Act II: Cassandra has been taken captive by Agamemnon, and is brought as a prisoner across the sea to Mycenae. There, Agamemnon’s wife Clytemnestra lies in wait, having nursed a deadly grudge against her husband for a decade. Agamemnon celebrates his festive return, while Cassandra foretells his doom. Clytemnestra works up her nerve to murder Agamemnon, and when Cassandra tries to cool her rage, Clytemnestra rejects the notion that she won’t go forward with the murder. Cassandra tells Clytemnestra that she will soon die at the hand of a family member: her son, Orestes. This is the final straw for Clytemnestra, who tells Cassandra to proceed into the palace to receive the same fate as Agamemnon. Cassandra rips off her priestly headdress, rejecting the powers of Apollo, and walks calmly into the palace in acceptance of her fate.

Inspiration
It’s often hard to say how a piece comes to existence in its composer’s mind, but in this case, I can point to a moment when the swirl of ideas coalesced. It was in November of 2022 at my home studio, and I was coaching Ellaina Lewis in her solo bits from a new oratorio by one of Harmonia’s great collaborative composers, Huntley Beyer. Huntley had written a pair of soprano arias with (as far as I know) no particular performer in mind. When I heard Ellaina sing them, they seemed to fit like a glove. I had worked with Ellaina before (in Handel’s Messiah) but hearing her sing this wholly different sort of music, I got to thinking that it would be a great idea to write something for her specifically.

Ellaina is a high soprano, and her voice is at peak purity and resonance in the upper part of her range. With this in mind, I started thinking about what sort of music would best take advantage of this register, in which she can be both ethereal and dramatic. It occurred to me that something “incantatory” would work well. Then I started thinking, “Who does incantations?” Prophetesses and priestesses? I did a little Googling and came across Cassandra.

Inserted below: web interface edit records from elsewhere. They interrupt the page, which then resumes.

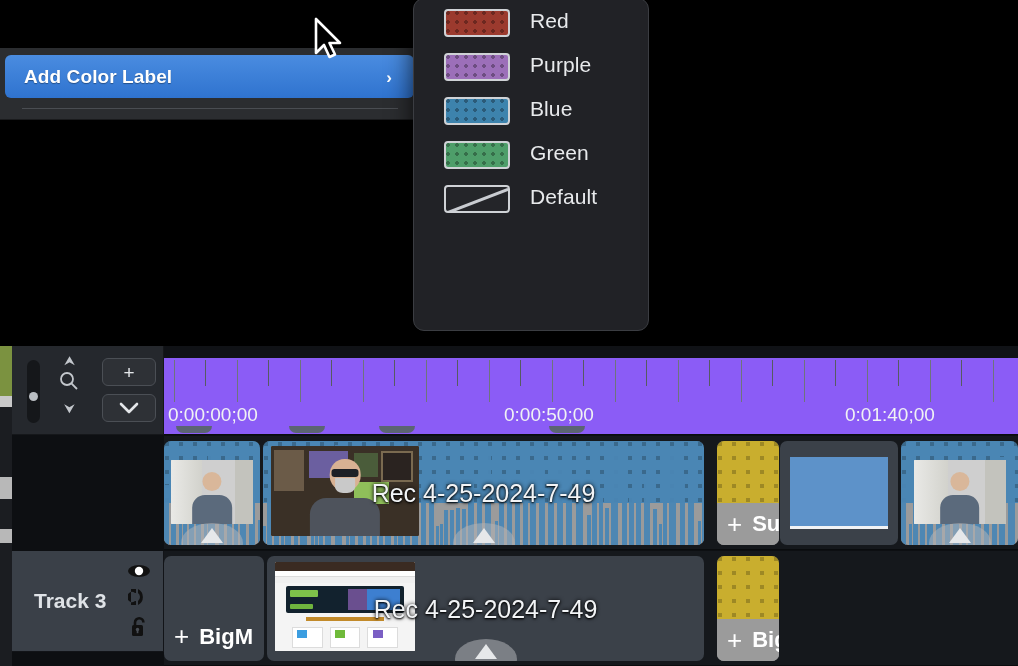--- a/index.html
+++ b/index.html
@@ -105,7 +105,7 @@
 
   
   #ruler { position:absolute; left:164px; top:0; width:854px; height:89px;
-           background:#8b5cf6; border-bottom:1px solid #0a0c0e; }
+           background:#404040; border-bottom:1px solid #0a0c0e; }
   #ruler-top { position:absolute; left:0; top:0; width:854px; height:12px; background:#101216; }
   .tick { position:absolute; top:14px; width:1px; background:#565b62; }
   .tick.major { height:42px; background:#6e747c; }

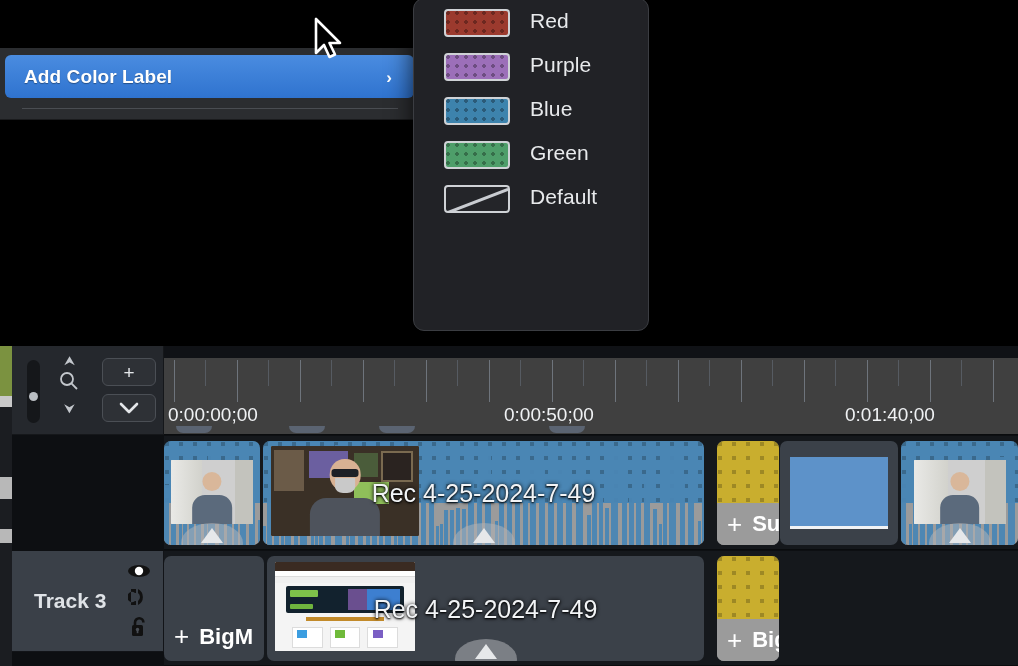--- a/index.html
+++ b/index.html
@@ -148,7 +148,7 @@
   .clip .thumb { position:absolute; border-radius:1px; overflow:hidden; background:#bfbfbf; }
   .clip .cliptext {
     position:absolute; left:0; right:0; top:50%; transform:translateY(-50%);
-    text-align:center; color:#f2f4f6; font-size:25px;
+    text-align:center; color:#f2f4f6; font-size:19px;
     text-shadow:0 0 4px #000, 0 1px 2px #000; white-space:nowrap;
   }
   .clip .fadehandle {

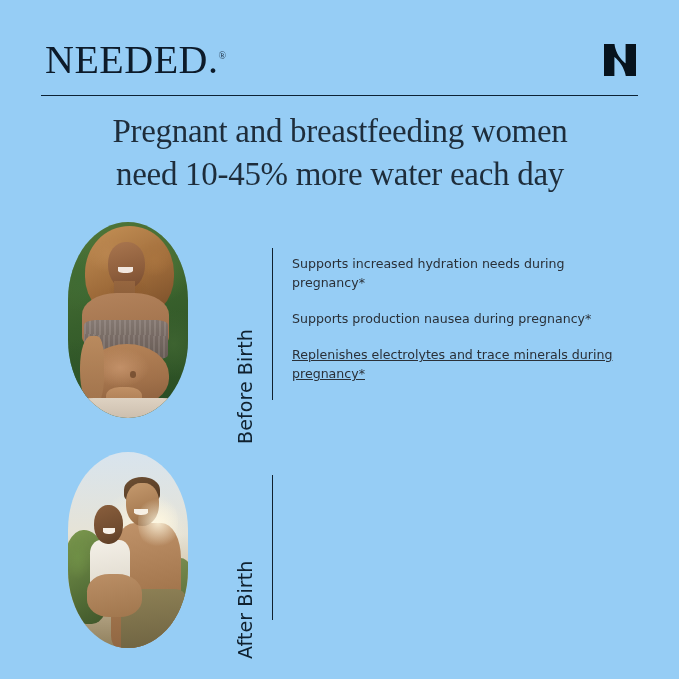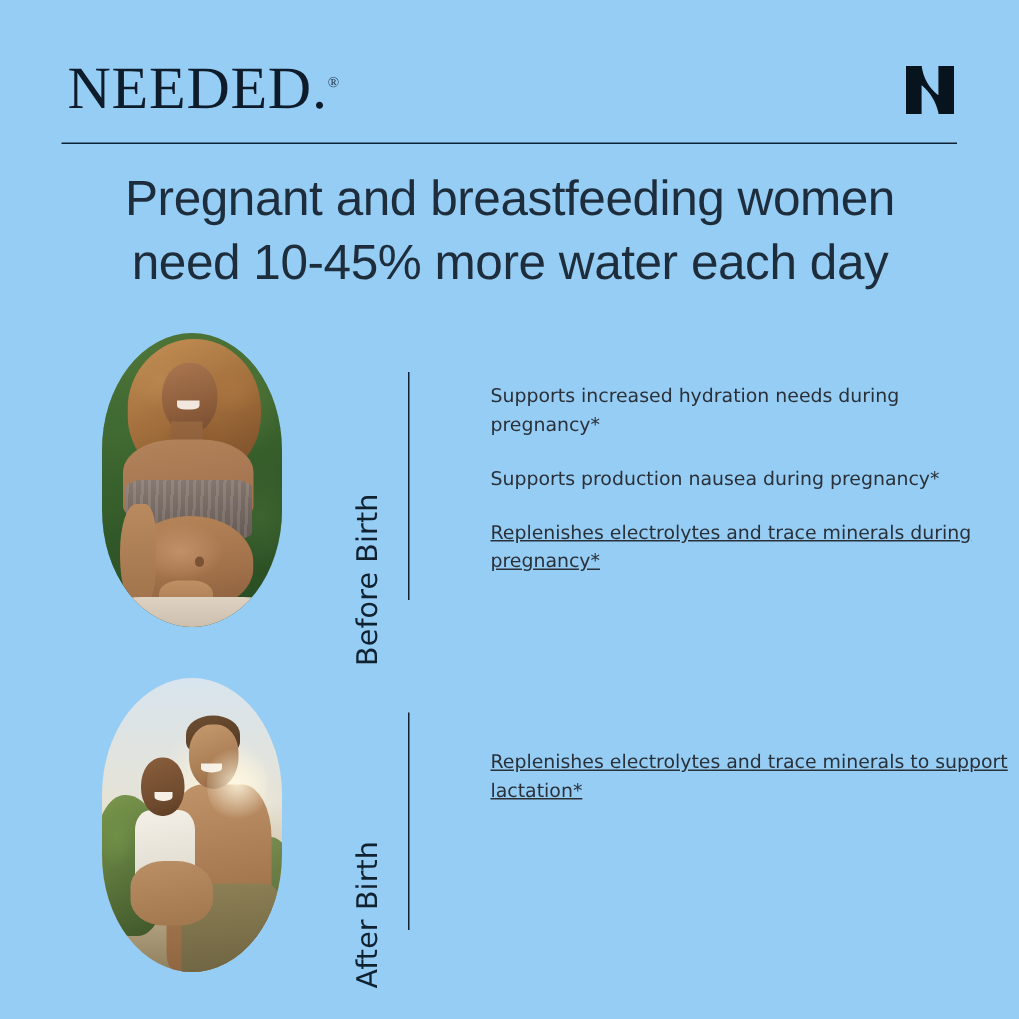--- a/index.html
+++ b/index.html
@@ -70,7 +70,7 @@
     top: 110px;
     width: 600px;
     text-align: center;
-    font-family: Liberation Sans, sans-serif;
+    font-family: Liberation Serif, serif;
     font-weight: 300;
     font-size: 33px;
     line-height: 43px;

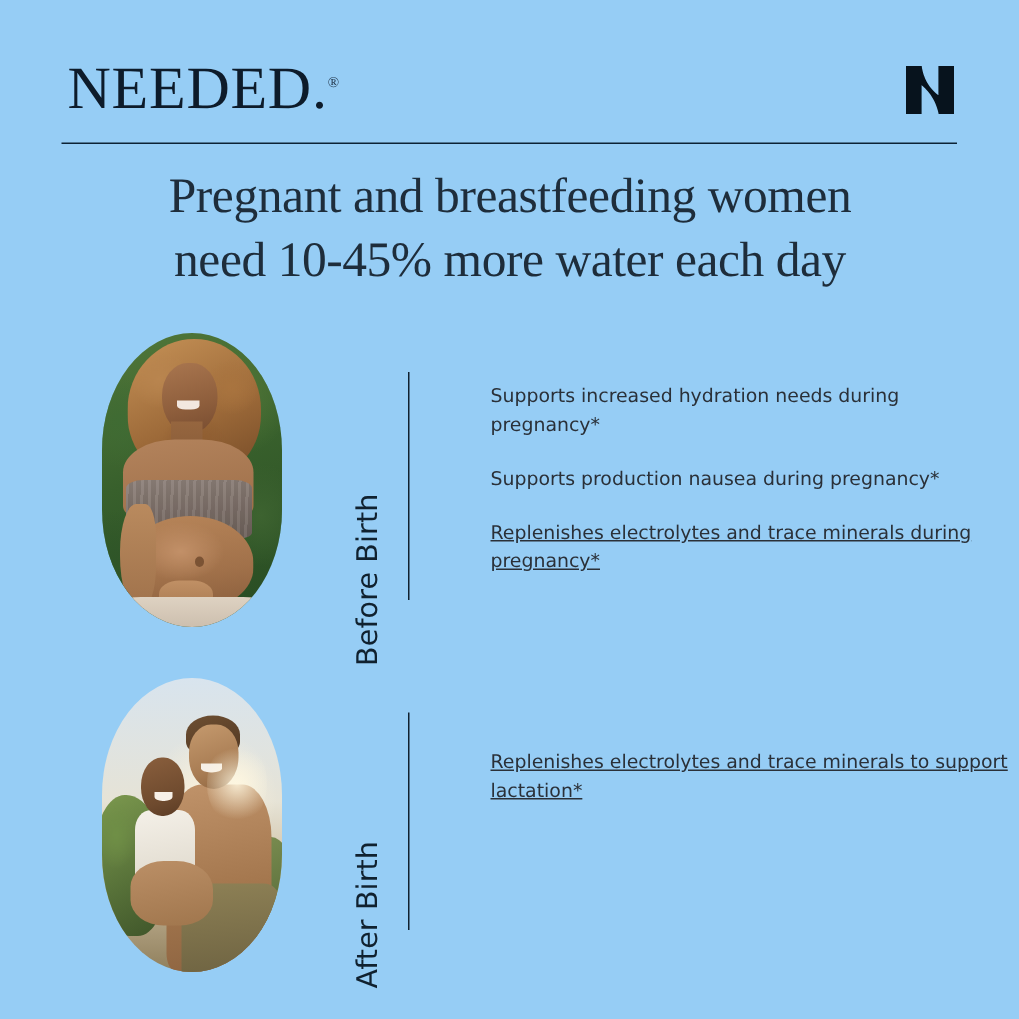--- a/index.html
+++ b/index.html
@@ -321,7 +321,6 @@
     position: absolute;
     left: 292px;
     width: 348px;
-    margin-left: 35px;
   }
   .benefit {
     font-family: "DejaVu Sans", "Liberation Sans", sans-serif;

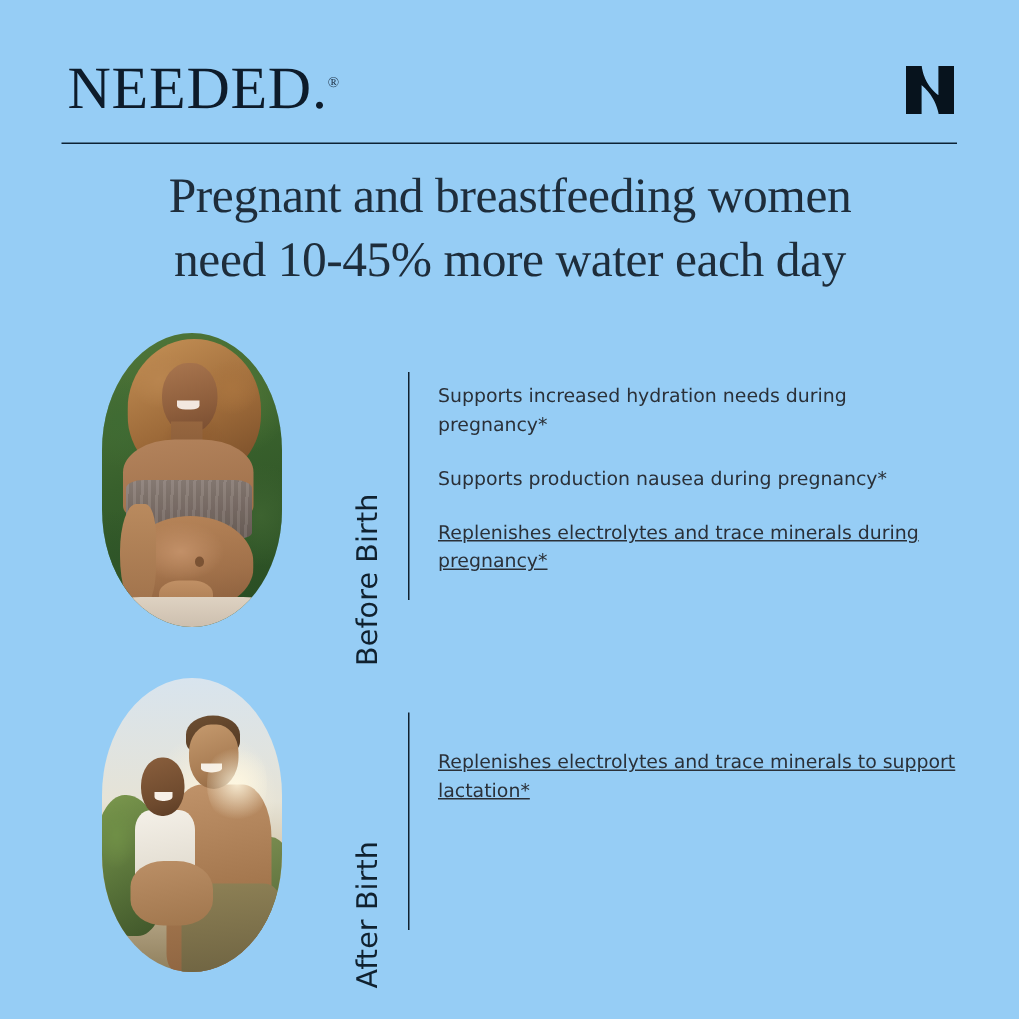--- a/index.html
+++ b/index.html
@@ -406,7 +406,6 @@
     <div class="vdivider" style="left:272px; top:23px; height:145px;"></div>
 
     <div class="benefits" style="top:46px;">
-      <div class="benefit">Replenishes electrolytes and trace minerals to support lactation*</div>
     </div>
   </div>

Like anyone else, I knew that “a Cassandra” was a female prophet, but I didn’t know the whole story, namely that her curse was to prophesy the truth and never be believed. With this, everything clicked into place.

Libretto
Once I had the concept in place, I ran into a problem: there’s no Cassandra text, no Ancient Greek or Roman play that treats her subject as its main theme. Cassandra appears as a character in several plays, stretching back as far as Aeschylus’ Agamemnon from the fifth century BCE, but her throughline was never given its own treatment — in spite of the fact that she’s one of the main characters to experience the Trojan War and its aftermath.

This was a wonderful challenge, because it meant the opportunity to create a dramatic piece that would be at once ancient and original. And the fact that there was so much Cassandra-based material — scenes, lines, poems — meant that it would be possible to assemble it into one story and create a Frankenstein’s monster of a libretto.

The task was daunting, because it would require one to know vast amounts about ancient literature. I don’t happen to possess that kind of knowledge, but luckily I knew someone who did: my cousin Jillian is a Classics scholar specializing in Latin, currently a Ph.D. student at the University of Illinois-Urbana Champaign. I reached out to her asking for help, and she signed up immediately.